Fonte: Valor Econômico | Publicado em 31/10/2024 | Clique aqui e veja a publicação original

O mercado de carbono brasileiro aguarda com ansiedade a regulamentação do Projeto de Lei 182/2024, que cria o Sistema Brasileiro de Comércio de Emissões de Gases de Efeito Estufa (SBCE), aprovado pela Câmara dos Deputados em dezembro de 2023 e encaminhado ao Senado Federal. O texto, que estabelece tetos para emissões e prevê regras para a venda de títulos de compensação, não registrou qualquer movimentação na Casa em 2024 e ainda espera a designação de relator e o envio às comissões permanentes para discussão.

Um impasse entre as duas casas legislativas sobre quem teria a palavra final sobre sua autoria e aprovação atrasa o andamento do projeto, visto como prioritário para o avanço da agenda verde e o combate às mudanças climáticas. O governo federal, no entanto, tem a expectativa de aprovar o texto antes da Conferência das Nações Unidas sobre as Mudanças Climáticas (COP29), que acontece no mês de novembro em Baku, no Azerbaijão. “É muito importante chegar na COP29 com um conjunto de matérias legislativas aprovadas e que mostrem o Brasil como uma liderança global no caminho de uma economia verde”, destaca o secretário de Energia Verde, Descarbonização e Bioindústria do Ministério do Desenvolvimento, Indústria, Comércio e Serviços (Mdic), Rodrigo Rollemberg.

A intenção do governo Lula é que o projeto seja anunciado como parte do Pacto Pela Transformação Ecológica, compromisso firmado no mês de agosto entre os poderes Executivo, Legislativo e Judiciário que propõe um novo modelo de desenvolvimento para uma economia de baixo carbono. Vista como urgente por especialistas e ambientalistas, a regulamentação do mercado de carbono indicaria um avanço positivo na pauta e na estrutura do mercado regulado brasileiro, considerado um instrumento fundamental nas ações contra as mudanças climáticas por incentivar empresas a limitar suas emissões de gases de efeito estufa (GEE).
■ ■ ■ ■
- _Objetivo da tarefa_:
Transcreva, do trecho sobre o mercado de carbono, a parte que vai de "Um impasse entre" até "(Mdic), Rodrigo Rollemberg.". Não é preciso consultar a listagem.

- _Seção de dados_:
■ ■ ■ ■
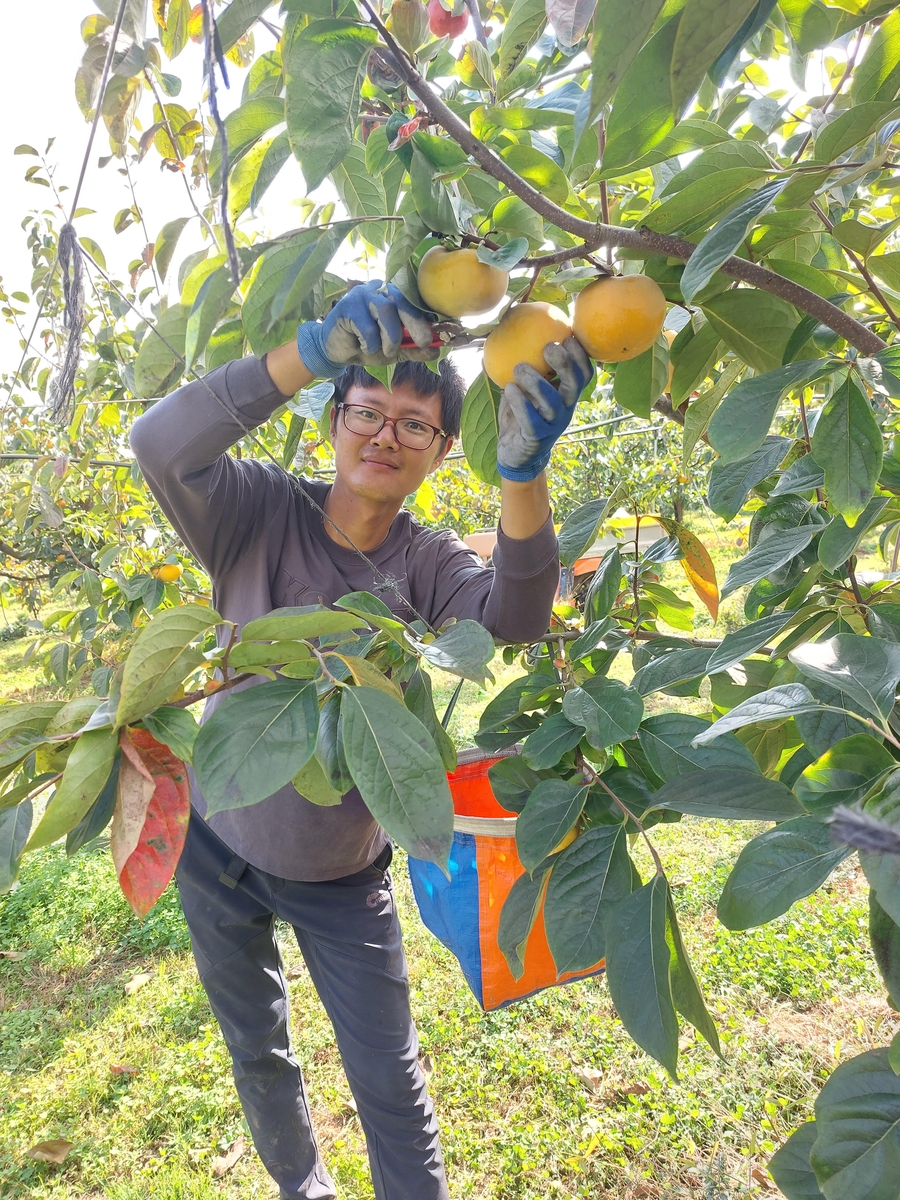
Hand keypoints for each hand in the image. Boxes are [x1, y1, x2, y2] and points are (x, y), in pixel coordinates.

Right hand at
■ ■ ■ ■
- _Resposta da tarefa_:
Um impasse entre as duas casas legislativas sobre quem teria a palavra final sobre sua autoria e aprovação atrasa o andamento do projeto, visto como prioritário para o avanço da agenda verde e o combate às mudanças climáticas. O governo federal, no entanto, tem a expectativa de aprovar o texto antes da Conferência das Nações Unidas sobre as Mudanças Climáticas (COP29), que acontece no mês de novembro em Baku, no Azerbaijão. “É muito importante chegar na COP29 com um conjunto de matérias legislativas aprovadas e que mostrem o Brasil como uma liderança global no caminho de uma economia verde”, destaca o secretário de Energia Verde, Descarbonização e Bioindústria do Ministério do Desenvolvimento, Indústria, Comércio e Serviços (Mdic), Rodrigo Rollemberg.